Di seguito vengono fornite maggiori informazioni su ciascun tipo di misure restrittive.

Misure diplomatiche

Nel 2014 il vertice UE-Russia è stato annullato e gli Stati membri dell'UE hanno deciso di non tenere vertici bilaterali regolari. Sono stati sospesi i colloqui bilaterali con la Russia sui visti e sul nuovo accordo UE-Russia.

Al posto del vertice del G8 a Sochi, il 4-5 giugno 2014 si è tenuta a Bruxelles una riunione del G7. Da allora le riunioni continuano nell'ambito del processo del G7.

I paesi dell'UE hanno inoltre appoggiato la sospensione dei negoziati relativi all'adesione della Russia all'Organizzazione per la cooperazione e lo sviluppo economici (OCSE) e all'Agenzia internazionale per l'energia (AIE).

Misure restrittive individuali

Congelamento dei beni e restrizioni di viaggio

149 persone e 38 entità sono soggette al congelamento dei beni e al divieto di viaggio in quanto le loro azioni hanno compromesso l'integrità territoriale, la sovranità e l'indipendenza dell'Ucraina.

Tali misure sono state introdotte nel marzo 2014. Sono state prorogate da ultimo nel settembre 2017 fino al 15 marzo 2018.

Appropriazione indebita di fondi statali ucraini

Nel marzo 2014 il Consiglio ha deciso di congelare i beni di persone responsabili dell'appropriazione indebita di fondi statali ucraini.

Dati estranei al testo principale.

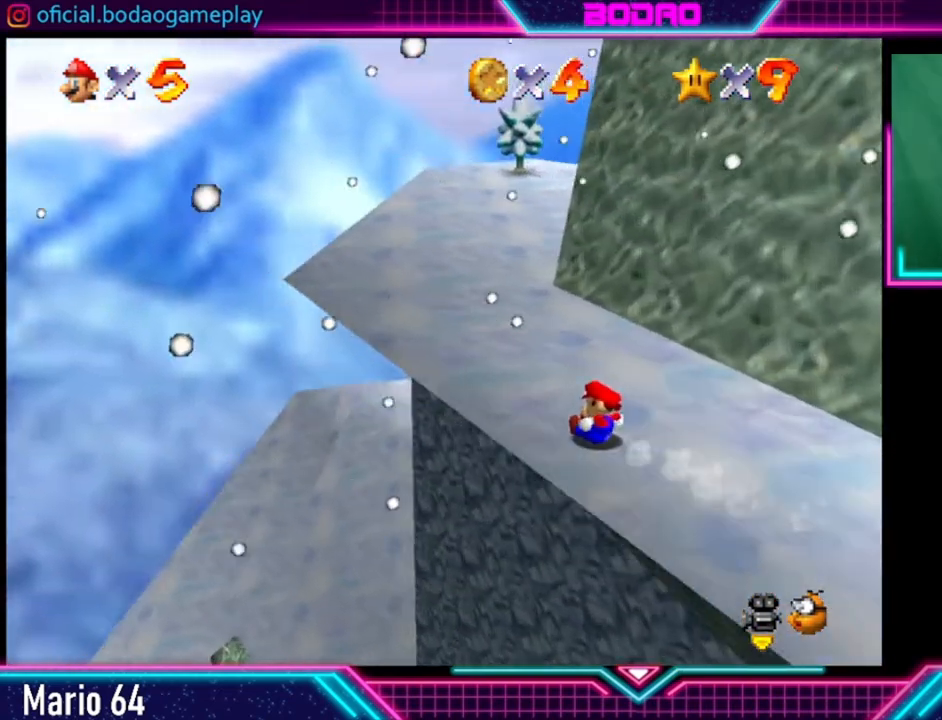
{"buttons": [], "left_stick": "up-right", "right_stick": "center", "events": [[40, "left_stick", "center"], [520, "left_stick", "up-right"]]}
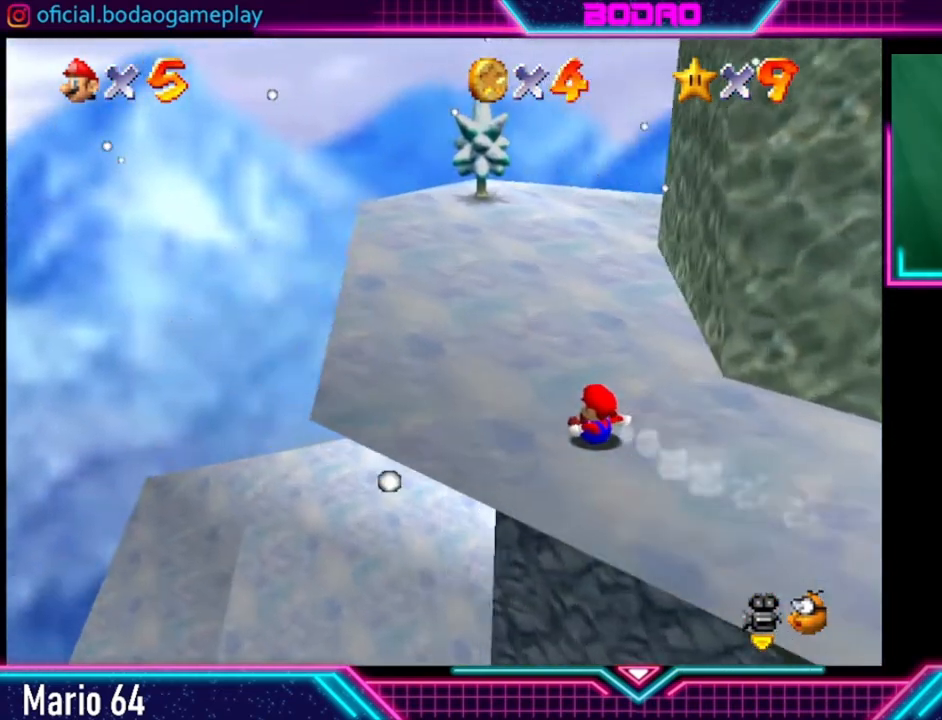
{"buttons": [], "left_stick": "center", "right_stick": "center", "events": [[360, "left_stick", "center"]]}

Tali misure sono state prorogate da ultimo nel marzo 2017 fino al 6 marzo 2018.

Restrizioni alle relazioni economiche con la Crimea e Sebastopoli

Il Consiglio ha adottato misure restrittive in risposta all'annessione illegale della Crimea e di Sebastopoli da parte della Federazione russa.

Le misure si applicano a persone dell'UE e imprese con sede nell'UE. Sono limitate al territorio della Crimea e di Sebastopoli.

Tali misure comprendono:

  • un divieto di importazione di beni provenienti dalla Crimea e da Sebastopoli
  • restrizioni sugli scambi e gli investimenti relativi a taluni settori economici e progetti infrastrutturali
  • un divieto di prestazione di servizi turistici in Crimea o a Sebastopoli
  • un divieto di esportazione di taluni beni e tecnologie

Il 19 giugno 2017 il Consiglio ha prorogato tali misure fino al 23 giugno 2018.

Sanzioni economiche riguardanti gli scambi con la Russia in settori economici specifici

Nei mesi di luglio e settembre 2014 l'UE ha imposto sanzioni economiche riguardanti gli scambi con la Russia in settori economici specifici.

Nel marzo 2015 i leader dell'UE hanno deciso di vincolare l'attuale regime di sanzioni alla piena attuazione degli accordi di Minsk, prevista per la fine del dicembre 2015. Poiché ciò non è avvenuto, il Consiglio ha prorogato le sanzioni economiche fino al 31 luglio 2016.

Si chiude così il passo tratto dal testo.